Lion's Whiskers and Other Ethiopian Tales, The

The Lion's Whiskers and Other Ethiopian Tales, rev. ed. by Brent Ashabranner and Russell Davis. North Haven, CT: Linnet, 1997. ISBN 0-208-02429-8, hardcover, 96pp. $19.95.

I'm always curious, when I see that a book has a new and revised edition, about the changes that have been made. The physical differences between the old and new editions of this book are obvious.

The new edition has 16 stories, half as many as the original. The typeface is somewhat larger, there is more white space on each page, and the stories are illustrated in woodcuts by Helen Siegl. The result is an attractive book which is more inviting to the reader.
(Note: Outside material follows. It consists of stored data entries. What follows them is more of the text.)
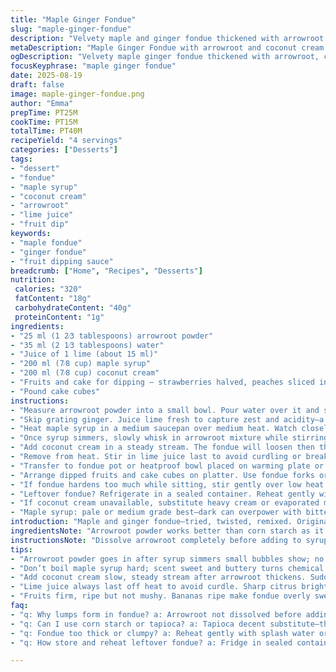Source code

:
 ```yaml
---
title: "Maple Ginger Fondue"
slug: "maple-ginger-fondue"
description: "Velvety maple and ginger fondue thickened with arrowroot and coconut cream for a tropical, tangy twist. Fresh squeezed lime juice replaces ginger juice for a citrusy punch. Served with an assortment of fruits and pound cake cubes, great for quick dessert or casual entertaining. Uses arrowroot to avoid cloudiness; coconut cream adds richness while keeping a light texture. Adjust heat on burner carefully to avoid boiling over; thickens in 3-5 minutes with gentle bubbles and slight gloss. A balance of zesty and sweet with easy swaps for common kitchen finds."
metaDescription: "Maple Ginger Fondue with arrowroot and coconut cream. Thickens fast with gentle bubbles; bright lime juice for sharp citrus punch. Serve with fresh fruits and cake."
ogDescription: "Velvety maple ginger fondue thickened with arrowroot, coconut cream. Fresh lime juice for citrus zip. Great for fruits and pound cake dips. Watch heat closely."
focusKeyphrase: "maple ginger fondue"
date: 2025-08-19
draft: false
image: maple-ginger-fondue.png
author: "Emma"
prepTime: PT25M
cookTime: PT15M
totalTime: PT40M
recipeYield: "4 servings"
categories: ["Desserts"]
tags:
- "dessert"
- "fondue"
- "maple syrup"
- "coconut cream"
- "arrowroot"
- "lime juice"
- "fruit dip"
keywords:
- "maple fondue"
- "ginger fondue"
- "fruit dipping sauce"
breadcrumb: ["Home", "Recipes", "Desserts"]
nutrition: 
 calories: "320"
 fatContent: "18g"
 carbohydrateContent: "40g"
 proteinContent: "1g"
ingredients:
- "25 ml (1 2⁄3 tablespoons) arrowroot powder"
- "35 ml (2 1⁄3 tablespoons) water"
- "Juice of 1 lime (about 15 ml)"
- "200 ml (7⁄8 cup) maple syrup"
- "200 ml (7⁄8 cup) coconut cream"
- "Fruits and cake for dipping — strawberries halved, peaches sliced in eighths, peeled apples quartered, pineapple cubed, banana slices, halved grapes"
- "Pound cake cubes"
instructions:
- "Measure arrowroot powder into a small bowl. Pour water over it and stir briskly until fully dissolved. Set aside; this mix prevents lumps if added too fast."
- "Skip grating ginger. Juice lime fresh to capture zest and acidity—a citrusy twist that lifts maple sweetness. Keep juice ready."
- "Heat maple syrup in a medium saucepan over medium heat. Watch closely; it begins to simmer with tiny bubbles at edges in 2-3 minutes. Avoid boiling hard—caramelization risks bitterness."
- "Once syrup simmers, slowly whisk in arrowroot mixture while stirring vigorously. The liquid thickens quickly; lower heat to maintain gentle simmer. Stir constantly to prevent arrowroot settling or clumping."
- "Add coconut cream in a steady stream. The fondue will loosen then thicken again. The scent should shift to sweet coconut mingled with maple syrup—thick enough to coat back of a spoon, glossy surface with slow ripples."
- "Remove from heat. Stir in lime juice last to avoid curdling or breaking curds. The acidity brightens and balances richness."
- "Transfer to fondue pot or heatproof bowl placed on warming plate or low simmer on burner. Keep warm but do not boil."
- "Arrange dipped fruits and cake cubes on platter. Use fondue forks or wooden skewers for easy dipping."
- "If fondue hardens too much while sitting, stir gently over low heat to loosen. Arrowroot can set firm when cooled, avoid letting cool totally."
- "Leftover fondue? Refrigerate in a sealed container. Reheat gently with splash of cream or water to restore creaminess, whisk briskly."
- "If coconut cream unavailable, substitute heavy cream or evaporated milk but add a pinch of salt to balance sweetness."
- "Maple syrup: pale or medium grade best—dark can overpower with bitter notes."
introduction: "Maple and ginger fondue—tried, twisted, remixed. Original with fresh ginger juice grated; slipped in lime juice instead. Sharp, citrusy, less fibrous and takes less effort. Thickener swap too—arrowroot instead of corn starch. Cleaner look, lighter finish. Coconut cream over dairy cream; tropical undertone adds complexity. Pay attention to simmering maple syrup—small bubbles, aroma sweet and buttery, not burnt or bitter. Swirl the thickener in slow, no lumps. Stir often. Fondue clumping or shell like mess? Temperature too high or arrowroot dumped en masse. Once you nail consistency creamy enough to coat spoon back like thick custard, you’re close. Serve with colorful fruit—acid cuts sweetness; pound cake for starch to balance richness. Simple backyard dinner or weekend sit-down, a cozy indulgence with punch. Tried drying heat too high—got gritty, thin, lost maple clarity. Patience crucial."
ingredientsNote: "Arrowroot powder works better than corn starch as it thickens faster, finishes clear, not cloudy, and tolerates gentle heat variations better. If none available, tapioca starch is a decent substitute. Coconut cream replaces heavy cream to avoid overly dense mouthfeel; adds a silky touch and subtle coconut aroma, which pairs surprisingly well with maple’s caramel tones. Juice of fresh lime brightens but can be replaced with orange zest or a splash of lemon juice if preferred; keep quantities similar to avoid curdling. Maple syrup quality matters—pale or amber grade contributes sweetness and light caramel notes without bitterness. Avoid dark grade which imparts harsh flavors. Fruits should be fresh and firm; ripe bananas can make fondue overly sweet if too soft. Pound cake or brioche cubes hold up well, soak fondue in but don’t dissolve immediately. Forks or skewers prevent sticky fingers; keep napkins handy. Store leftover fondue with plastic wrap directly on surface to prevent skin forming. Reheat gently to maintain texture."
instructionsNote: "Dissolve arrowroot completely before adding to syrup—that’s key to avoid lumps that seize. Maple syrup must be simmering gently, not boiling hard; a rolling boil turns syrup bitter and can scorch bottom. Stir constantly once thickener is in; arrowroot sets fast and can grab pan surface leading to burnt spots. When adding coconut cream, do this slowly—pan temperature slightly reduced—because sudden temperature drop can cause separation. The fondue should become glossy and thicken to a pudding-like consistency; test by running a spoon through—you want it to hold shape but not stiffen. Lime juice goes last off heat for freshness and to avoid curdling. Taste balance: too tart? Add tiny pinch of sugar; too sweet? Maybe more lime juice or a pinch of salt to counter. Fondue on warming plate or low simmer, stir occasionally to maintain consistency. Fondue's sensory signals: aroma should emit sweet maple, trace coconut nuance; look for shiny rather than matte surface, slow moving thick ribbons when spilling off spoon. Keep an eye on texture during service—if solidifies, warm gently with a bit of liquid, don’t rush or it will become grainy. Good fondue takes watching, don’t walk away."
tips:
- "Arrowroot powder goes in after syrup simmers small bubbles show; no lumps if mix water first and stir fast. Dumping arrowroot dry? Clumps stuck, burnt spots risk. Slowly whisk in, reduce heat once thickening starts; watch texture constantly, thick custard stage means done."
- "Don’t boil maple syrup hard; scent sweet and buttery turns chemical, bitter notes if bubble roar. Medium-low heat to catch small edge bubbles before arrowroot. Stirring consistently prevents arrowroot from sinking, sticks to pan bottom burns fast and ruins fondue taste/textures."
- "Add coconut cream slow, steady stream after arrowroot thickens. Sudden temperature drops cause separation, ugly curdling. The fondue loosens then thickens again; glossy shine with gentle ripples signals readiness. If no coconut cream, heavy cream with pinch salt to cut sweetness; evaporated milk works but lacks richness."
- "Lime juice always last off heat to avoid curdle. Sharp citrus brightens, lifts sweet maple, but acid added early breaks curds. Alternative citrus: orange zest or few drops lemon juice, keep quantities equal. Freshly squeezed preferred, packaged less punch, alters fondue texture slightly."
- "Fruits firm, ripe but not mushy. Bananas ripe make fondue overly sweet, mix sticky. Pound cake or brioche cubes soak well, hold but don’t dissolve immediately. Forks or skewers best dipping tools; sticky fingers happen otherwise. Cover leftover fondue directly surface with plastic wrap to prevent skin; reheat gently adding liquid for creamy texture."
faq:
- "q: Why lumps form in fondue? a: Arrowroot not dissolved before adding syrup is main cause. Also rapid temp change. Stir fast and slow whisk arrowroot mix. If lumps start, strain or redo batch. Avoid dumping powder dry into hot liquid, always water mix first."
- "q: Can I use corn starch or tapioca? a: Tapioca decent substitute—thickens clear, but slower. Corn starch cloudy, less stable on heat. Arrowroot stands gentle heat variations better. Tapioca may need more cooking time; texture differs slightly. No arrowroot? Use tapioca but expect subtle changes."
- "q: Fondue too thick or clumpy? a: Reheat gently with splash water or cream. Low heat and constant stirring loosen up thickened mix. Overcooked arrowroot breaks down, grainy texture possible. Heat control crucial. If too thin, whisk extra arrowroot-water mix slowly but avoid lumps."
- "q: How store and reheat leftover fondue? a: Fridge in sealed container with plastic wrap over surface to stop skin. Reheat low heat, whisk adding splash cream or water to revive creaminess. Avoid microwave direct—uneven heating breaks texture. Cool fondue sets arrowroot firm; heat gently to loosen."

---
```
The stories are no longer divided according to ethnic group but each of the nine groups in the older version is still represented. Much of the introductory material about the tribes has been omitted. What has been retained is the intimacy of the collection. Brief introductions to each tale set the context for the story, or relate some anecdote about its collection, and make the reader feel as if the editor is right there, describing how things were. That connection between the collectors and the reader is one of the things I like best about the collection. The stories themselves are great. You'll meet the most patient stepmother in The Lion's Whiskers, a bold and clever miniature hero in Digit the Midget, and saints, wise judges, and the talkative turtle. Some of the stories have become familiar parts of storytellers' repertoires, others are less well-known. Ashabranner has revised the stories somewhat, tightening them, making the language flow a bit more smoothly.

A delightful collection full of wit and wisdom. I would name this a classic which should be in every public and school library, and with which every storyteller should be familiar.